Clean Energy Jobs – The House has passed a clean energy jobs plan that will unleash private sector investment in new technologies to create jobs and boost the economy, move the nation toward energy independence, and reduce the pollution that is causing climate change. As long as we are exporting our dollars in exchange for oil, our economy and our national security are at the mercy of other countries.
Appropriations – The House is enacting key pieces of President Obama’s long term economic plan with fiscally responsible appropriations legislation that invests in key priorities to grow the economy while cutting and eliminating programs that aren’t working.
STATUTORY PAYGO
This week, the House will take up statutory “pay-as-you-go” legislation, which will restore the policy that led from deficits to surpluses under the Clinton Administration.
Statutory PAYGO is a necessary step to restore fiscal discipline and begin bringing down the deep deficits that face the nation. Without reducing the deficit, we won’t be able to invest in vital priorities, including health care, education, and clean energy.

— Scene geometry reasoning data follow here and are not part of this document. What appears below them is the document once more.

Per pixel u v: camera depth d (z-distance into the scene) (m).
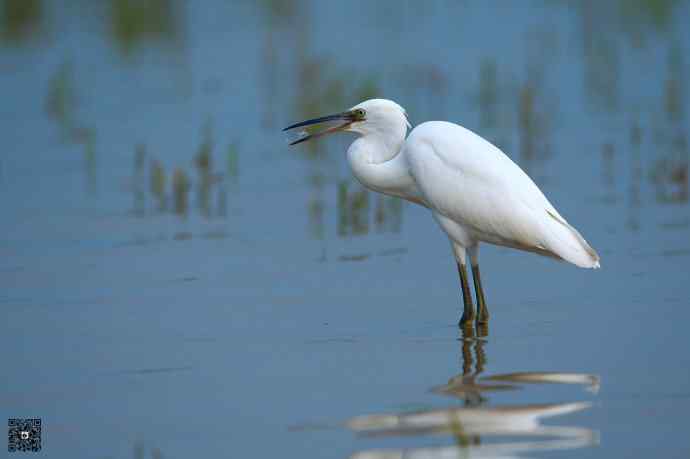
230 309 11.52
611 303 11.18
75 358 10.05
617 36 27.88
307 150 19.72
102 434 8.28
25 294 12.32
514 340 10.14
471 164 10.71
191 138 20.78
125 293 12.25
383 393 8.80
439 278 12.57
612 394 8.56
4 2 33.03
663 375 8.93
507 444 7.70
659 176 16.59
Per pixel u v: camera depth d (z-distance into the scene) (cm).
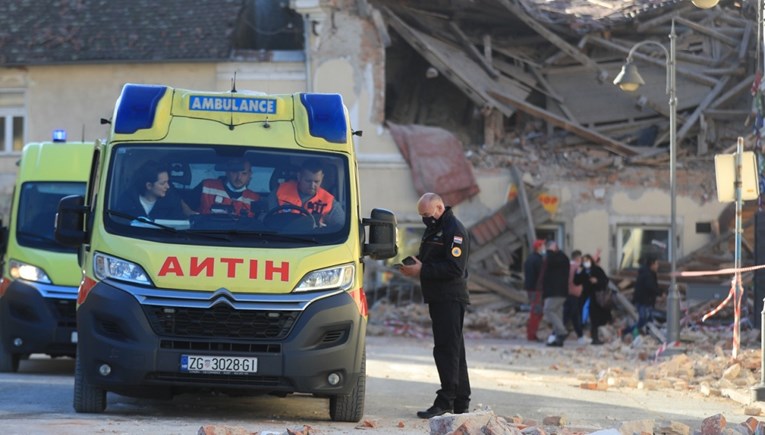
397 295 7881
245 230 2920
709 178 8031
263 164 3008
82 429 2558
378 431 2775
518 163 8125
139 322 2805
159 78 8481
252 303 2838
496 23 8394
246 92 3156
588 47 8419
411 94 8712
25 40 8562
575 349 6244
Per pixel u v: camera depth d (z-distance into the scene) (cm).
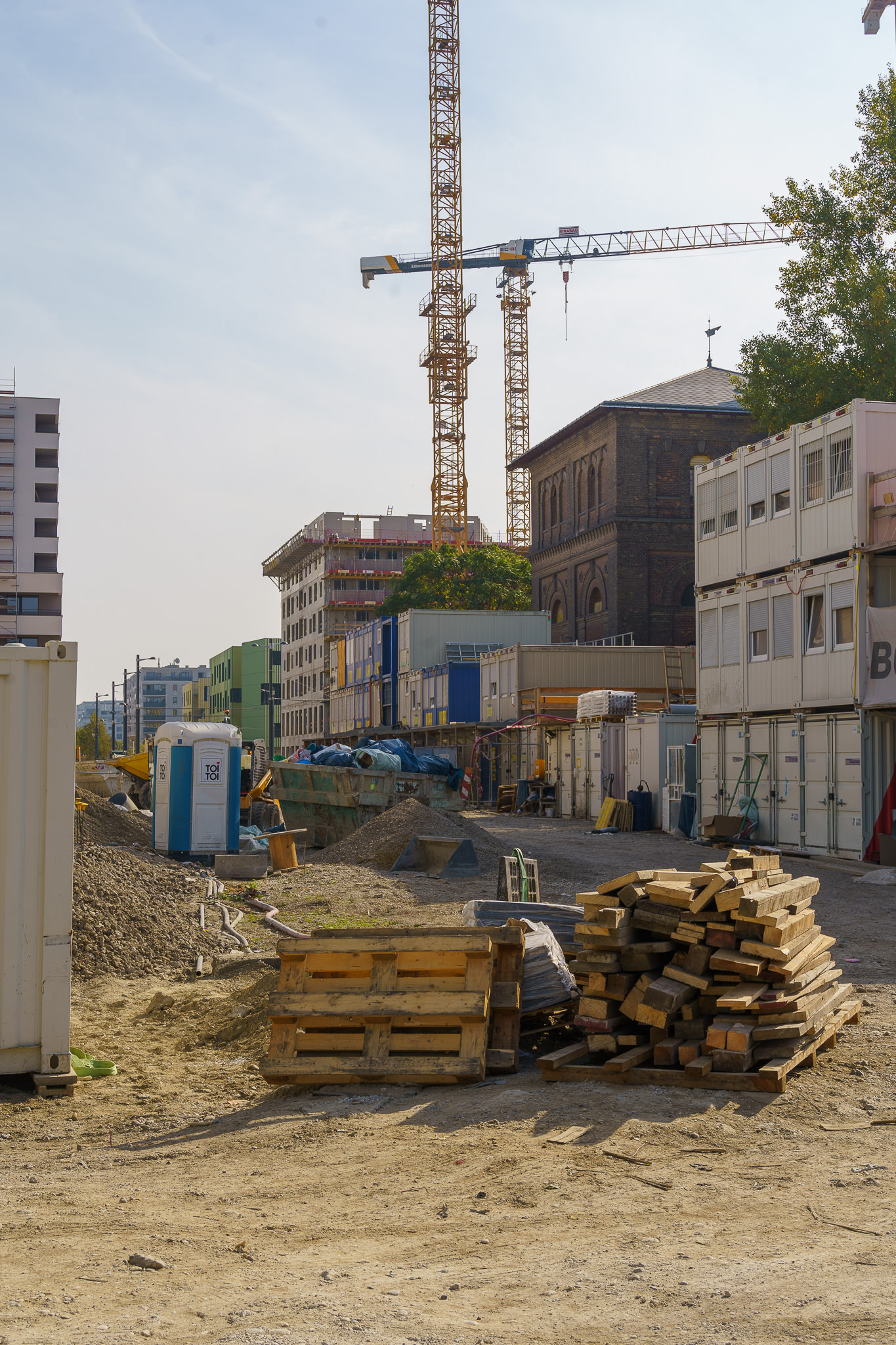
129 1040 990
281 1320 413
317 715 10425
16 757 823
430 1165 611
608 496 5841
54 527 9262
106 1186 602
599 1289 439
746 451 2739
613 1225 513
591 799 3778
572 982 899
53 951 830
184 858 2012
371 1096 761
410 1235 509
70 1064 834
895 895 1775
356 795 2480
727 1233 497
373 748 2875
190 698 19600
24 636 8956
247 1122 730
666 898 776
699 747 2927
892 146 3525
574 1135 646
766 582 2630
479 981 791
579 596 6253
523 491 11300
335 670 7956
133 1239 509
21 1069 825
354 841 2208
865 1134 642
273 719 14350
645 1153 617
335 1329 404
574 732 3941
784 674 2545
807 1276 444
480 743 4988
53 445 9238
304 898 1722
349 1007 796
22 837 827
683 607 5775
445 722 5391
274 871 2008
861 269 3638
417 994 794
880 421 2291
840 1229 500
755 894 764
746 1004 734
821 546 2409
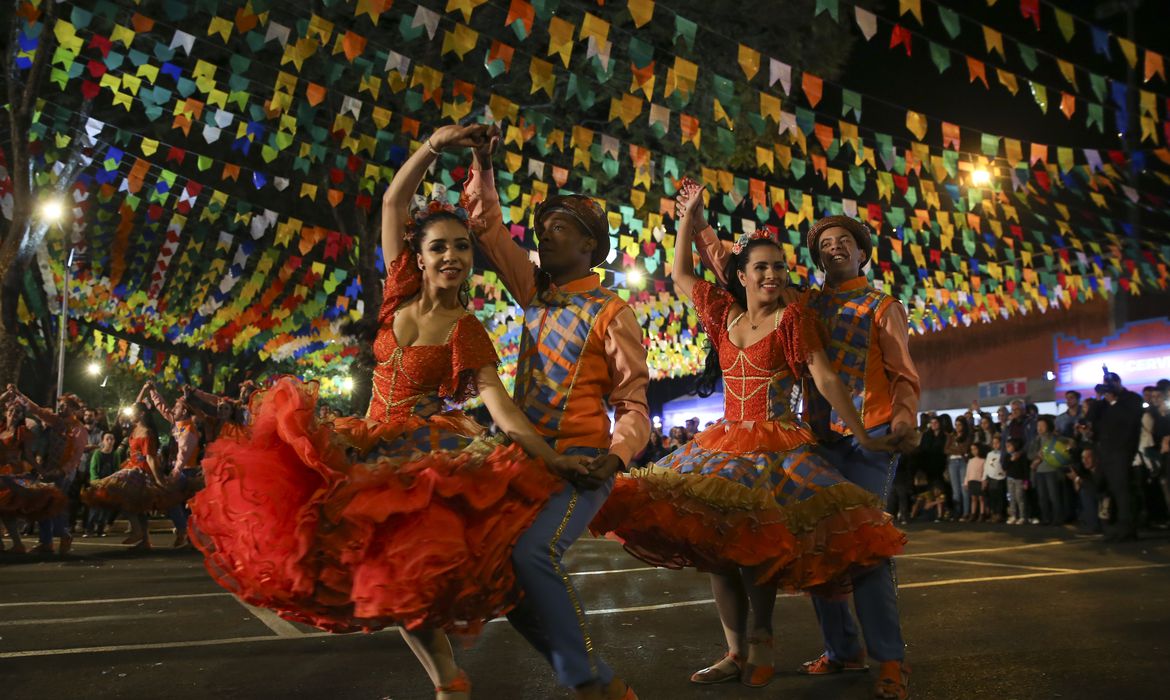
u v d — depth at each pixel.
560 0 7.19
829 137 9.09
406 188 3.29
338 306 17.98
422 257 3.13
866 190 16.33
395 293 3.16
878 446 3.84
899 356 4.06
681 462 3.98
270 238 17.00
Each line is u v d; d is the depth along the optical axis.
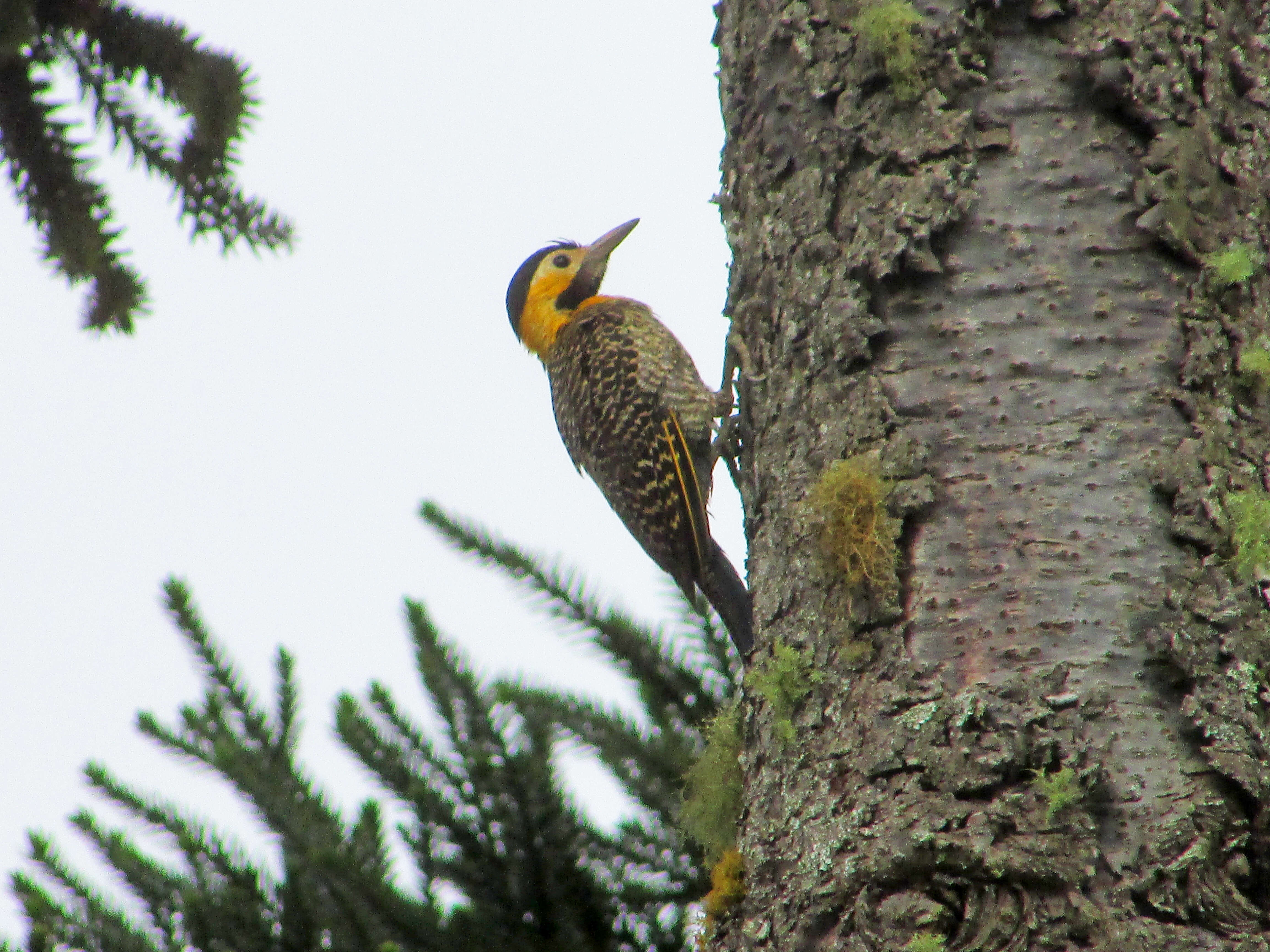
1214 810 5.27
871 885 5.44
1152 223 6.11
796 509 6.42
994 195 6.29
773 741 6.11
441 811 8.18
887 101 6.59
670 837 8.33
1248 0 6.52
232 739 8.55
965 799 5.42
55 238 7.44
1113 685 5.53
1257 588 5.66
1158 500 5.82
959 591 5.82
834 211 6.68
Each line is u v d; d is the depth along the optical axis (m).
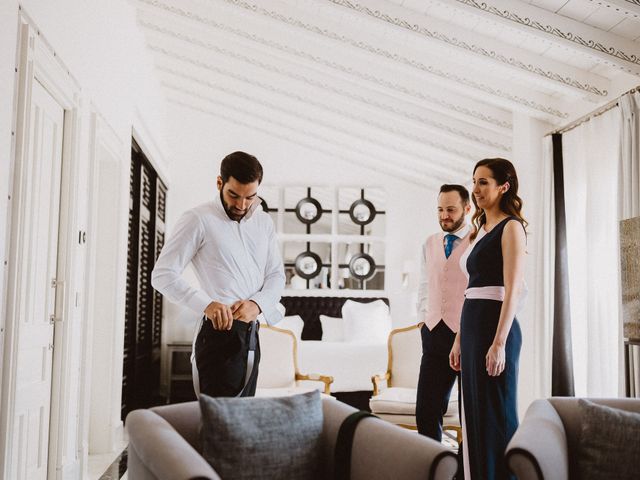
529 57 4.60
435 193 8.71
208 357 2.20
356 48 5.06
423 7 4.37
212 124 8.73
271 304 2.34
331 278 8.76
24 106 2.64
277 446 1.73
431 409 3.23
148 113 6.55
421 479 1.48
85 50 3.69
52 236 3.29
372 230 8.85
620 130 4.16
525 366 5.25
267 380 4.70
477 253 2.51
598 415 1.88
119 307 4.84
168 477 1.31
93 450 4.59
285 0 4.74
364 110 7.10
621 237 3.46
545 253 5.15
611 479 1.79
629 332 3.38
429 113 6.47
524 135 5.47
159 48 6.69
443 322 3.23
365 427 1.74
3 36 2.42
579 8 3.89
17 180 2.60
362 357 6.83
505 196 2.55
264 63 6.45
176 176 8.62
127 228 5.15
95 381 4.64
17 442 2.80
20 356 2.82
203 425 1.70
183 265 2.27
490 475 2.35
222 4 4.94
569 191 5.08
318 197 8.84
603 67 4.54
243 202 2.25
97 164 4.01
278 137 8.83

The bill on the floor this week requires all new policies that either reduce revenues or expand entitlement spending be offset over five and ten years; discretionary spending is not subject to PAYGO, and exceptions can be made for emergencies.
HEALTH INSURANCE REFORM
Not in six decades has American health insurance reform gotten this far--now through 3 out of 5 House and Senate committees --and moving forward.
The House has held 79 Congressional hearings on health insurance reform in just over two years. Members of Congress have held more than 550 health care town halls and public events all across the country. America has debated how to fix what’s broken in our system for more than six decades.
This week, three separate House committees have already had more than 45 hours of debate and amendments on reform legislation. In this bill, we have 215 pages of reforms that simply make your existing health insurance coverage more fair to you—with the security that you can no longer lose coverage or be denied care for a pre-existing condition,or be pushed deeply into debt because of a high deductible, a lifetime expense limit, or a premium increase based on your health, age, or occupation.